[Collected data]
⟨

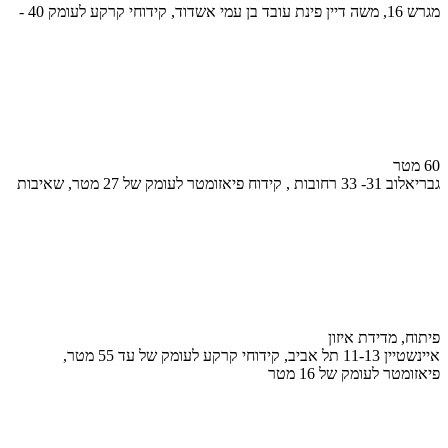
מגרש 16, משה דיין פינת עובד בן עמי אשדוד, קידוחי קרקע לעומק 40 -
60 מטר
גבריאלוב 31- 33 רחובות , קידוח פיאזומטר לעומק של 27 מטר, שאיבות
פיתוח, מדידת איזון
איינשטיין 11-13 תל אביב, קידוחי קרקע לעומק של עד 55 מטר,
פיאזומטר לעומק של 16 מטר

⟩

Reproduce the text of every record above word for word, omitting the pictures.

מגרש 16, משה דיין פינת עובד בן עמי אשדוד, קידוחי קרקע לעומק 40 -
60 מטר
גבריאלוב 31- 33 רחובות , קידוח פיאזומטר לעומק של 27 מטר, שאיבות
פיתוח, מדידת איזון
איינשטיין 11-13 תל אביב, קידוחי קרקע לעומק של עד 55 מטר,
פיאזומטר לעומק של 16 מטר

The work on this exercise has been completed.